I've heard that several australian POW's anyway said that koreans were by far the worst.
Bitchkitten
03-02-2005, 11:37
I'm suprised Wadd's not claiming to have been there too.
The State of It
03-02-2005, 13:49
I've heard that several australian POW's anyway said that koreans were by far the worst.
It's not the first time I've heard that said about the Korean guards. I've heard quite a few times from documentaries of survivors and talking to survivors that they were worse than the Japanese.
In my pub where I go, there is my Great Uncle, who was in the Atlantic Merchant Navy convoys in WW2, there is his friend who was in the Royal Navy on the Soviet supply route amongst other thinga in WW2, and a Paratrooper who parachuted into France on D-Day. A red beret.
The Paratrooper will sometimes just sit and stare off into space, and you can see he is thinking, thinking, thinking. He is an old man, but he is tough.

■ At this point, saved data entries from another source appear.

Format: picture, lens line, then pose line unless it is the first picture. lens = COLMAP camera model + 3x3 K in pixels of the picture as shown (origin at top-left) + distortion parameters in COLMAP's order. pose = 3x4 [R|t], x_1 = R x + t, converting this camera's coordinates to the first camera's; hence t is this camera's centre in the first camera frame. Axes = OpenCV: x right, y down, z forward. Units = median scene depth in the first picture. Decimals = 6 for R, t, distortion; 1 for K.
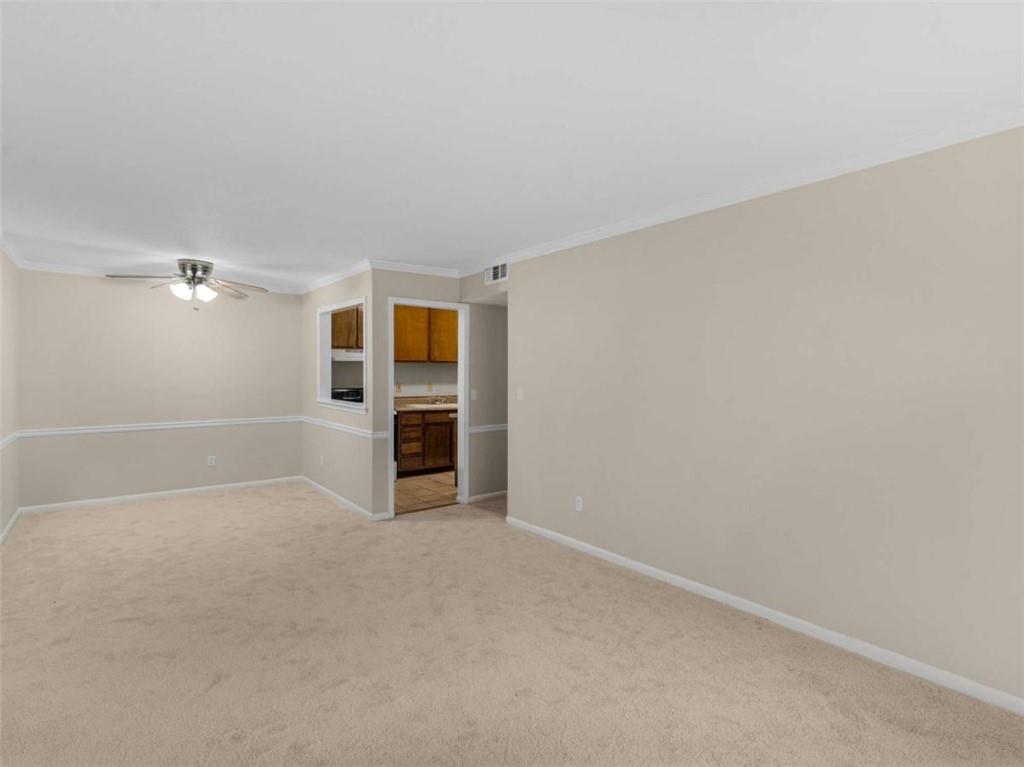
lens RADIAL K [[544.0, 0, 509.2], [0, 544.0, 382.4], [0, 0, 1]] dist [0.001311, -0.000557]
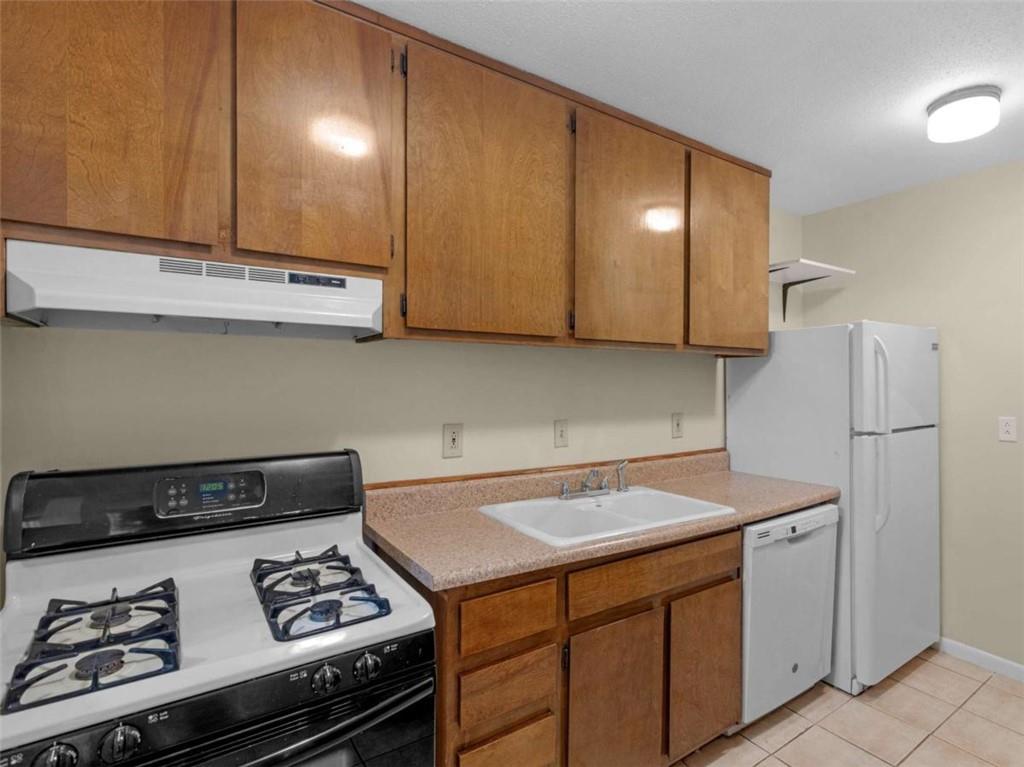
lens RADIAL K [[553.6, 0, 560.5], [0, 553.6, 384.4], [0, 0, 1]] dist [0.000739, -0.000036]
pose [[0.999697, 0.005779, -0.023916, -0.201249], [-0.006256, 0.999782, -0.019912, -0.017885], [0.023796, 0.020056, 0.999516, 1.020992]]
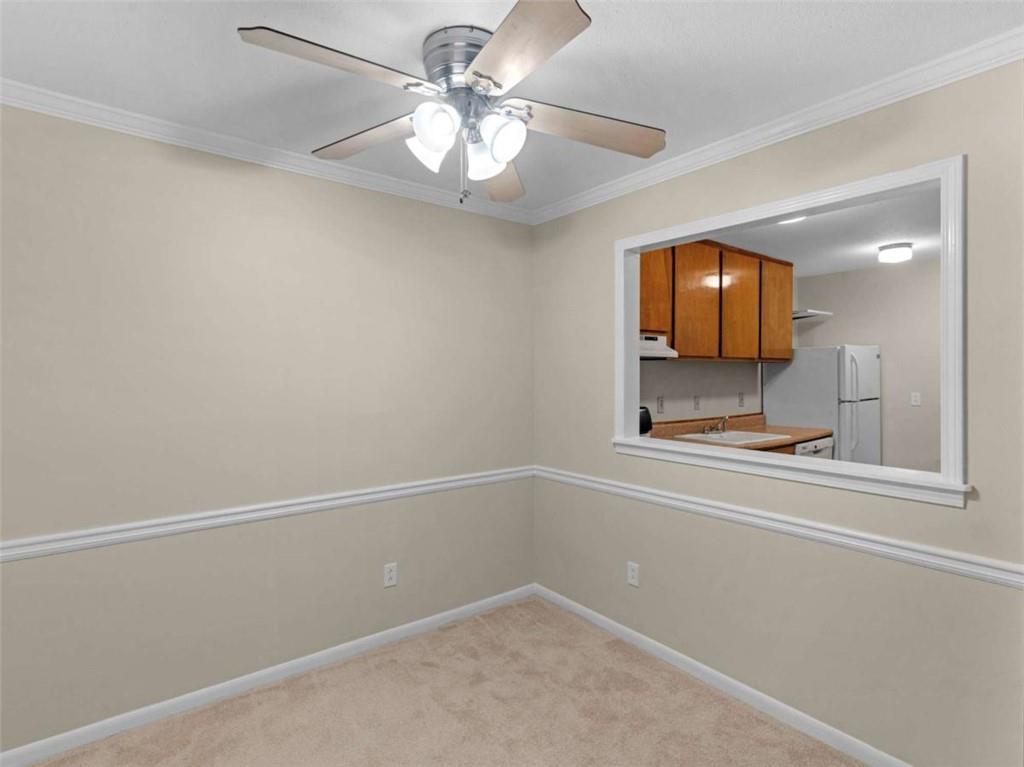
lens RADIAL K [[544.0, 0, 509.2], [0, 544.0, 382.4], [0, 0, 1]] dist [0.001311, -0.000557]
pose [[0.999961, -0.002744, 0.008399, -0.508275], [0.002819, 0.999956, -0.008931, -0.013340], [-0.008374, 0.008955, 0.999925, 0.612421]]
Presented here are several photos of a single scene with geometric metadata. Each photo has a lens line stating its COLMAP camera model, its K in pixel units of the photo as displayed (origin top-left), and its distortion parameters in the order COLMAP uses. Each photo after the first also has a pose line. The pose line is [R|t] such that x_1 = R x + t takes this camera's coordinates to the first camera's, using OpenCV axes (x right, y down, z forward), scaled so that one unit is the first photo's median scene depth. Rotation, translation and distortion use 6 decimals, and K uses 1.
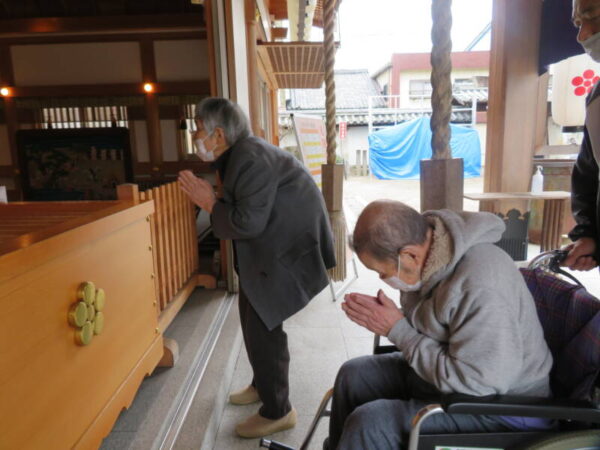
lens RADIAL K [[426.3, 0, 292.8], [0, 426.3, 223.0], [0, 0, 1]] dist [-0.009071, 0.007827]
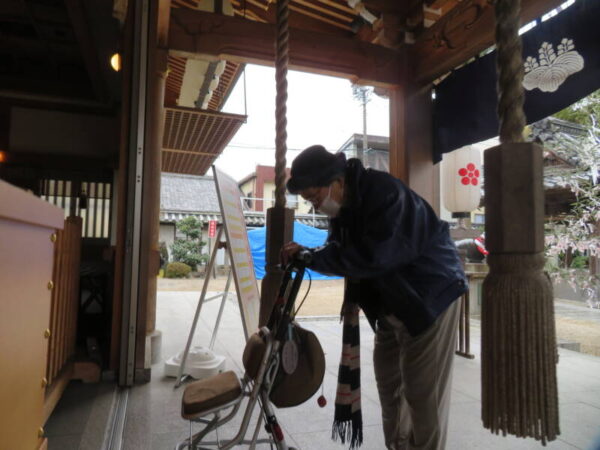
lens RADIAL K [[426.3, 0, 292.8], [0, 426.3, 223.0], [0, 0, 1]] dist [-0.009071, 0.007827]
pose [[0.943428, 0.067713, 0.324590, -0.048715], [0.016193, 0.968349, -0.249075, 0.030674], [-0.331182, 0.240240, 0.912471, 0.071958]]
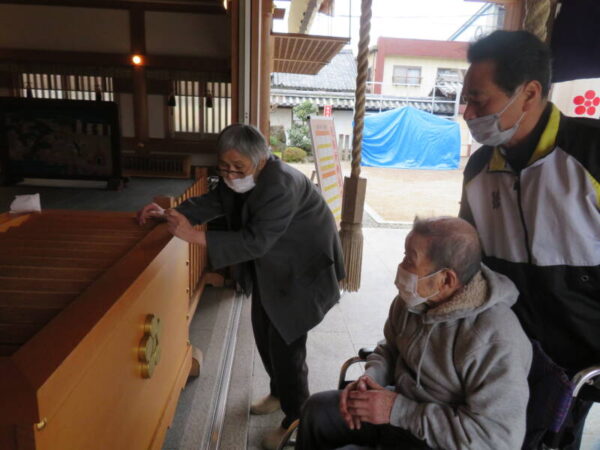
lens RADIAL K [[426.3, 0, 292.8], [0, 426.3, 223.0], [0, 0, 1]] dist [-0.009071, 0.007827]
pose [[0.996019, 0.052926, 0.071728, -0.038324], [-0.056959, 0.996838, 0.055403, -0.024085], [-0.068569, -0.059268, 0.995884, -0.001394]]
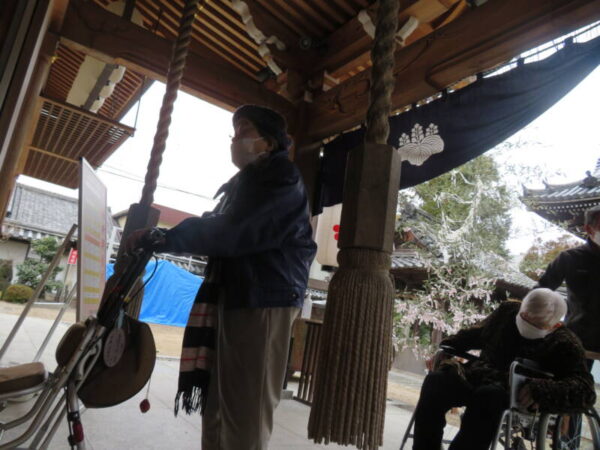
lens RADIAL K [[426.3, 0, 292.8], [0, 426.3, 223.0], [0, 0, 1]] dist [-0.009071, 0.007827]
pose [[0.793772, 0.276083, 0.541944, -0.034699], [-0.062532, 0.923363, -0.378801, 0.050577], [-0.604992, 0.266793, 0.750204, 0.081104]]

He gets into jovial arguements with the Royal Navy veteran, about how the Royal Navy shelled the French villages the Paratroopers were in, inflicting casualities on the Paras.
New Shiron
03-02-2005, 17:02
I had a Great Uncle who was at Bataan. He was in a Texas National Guard Coast Artillery (anti aircraft) battalion that was sent to the Philippines in June 1941 and got captured like all the rest. Details are sketchy (as he died before I was born) but family history reports that he was permanently hospitalized in a VA Hospital post war and died there. His brother (my grandfather) was his guardian for the entire period and my Great Uncle was returned home from Japan postwar which means not only did he survive the Death March, but he also lived through the Hell Ships (think of several hundred men crammed into the cargo hold of a freighter with little or no food or water, and most of them having severe gastro intenstinal problems)
poor bastard.
The Japanese Army General Staff had a lot of answer for after World War II and for the most part got off relatively lightly compared to the German General Staff
Which is why its hard for me to be too sympathetic to the "bombing the cities was wrong and the atom bomb was a war crime" threads that come up now and again.
Corneliu
03-02-2005, 17:38
A true American Hero!
My thoughts and prayers go out to Rudy.
Hey, I have a story.
My Lithuanian grandfather was taken as prisoner by the Nazi's (He was 14 at the time) and made to do all sorts of disgusting and menial work, often involving dead bodies, and occasionally also involving rail carriages. He was in Dresden during the firebombing, but survived unscathed by eventually finding a family that would accept non-Germans in their bomb shelter. He was later wounded in a firebombing of a German airfield he was helping to repair. Once he healed, he tried to escape across the front to the Allied forces, but to his surprise, the front was completely undefended on the German side so escape wasn't necessary. He just strolled over and the war was over for him.
My other Grandfather (R.I.P) served in Papua New Guinea. Not sure if it was the Kokoda trail. He didn't talk much about it. His brother was killed on patrol near Tobruk.
Monkeypimp
04-02-2005, 00:28
but he also lived through the Hell Ships (think of several hundred men crammed into the cargo hold of a freighter with little or no food or water, and most of them having severe gastro intenstinal problems)
The ships weren't marked as POW or red cross either, so the Americans sunk a few of them without realising who was on them.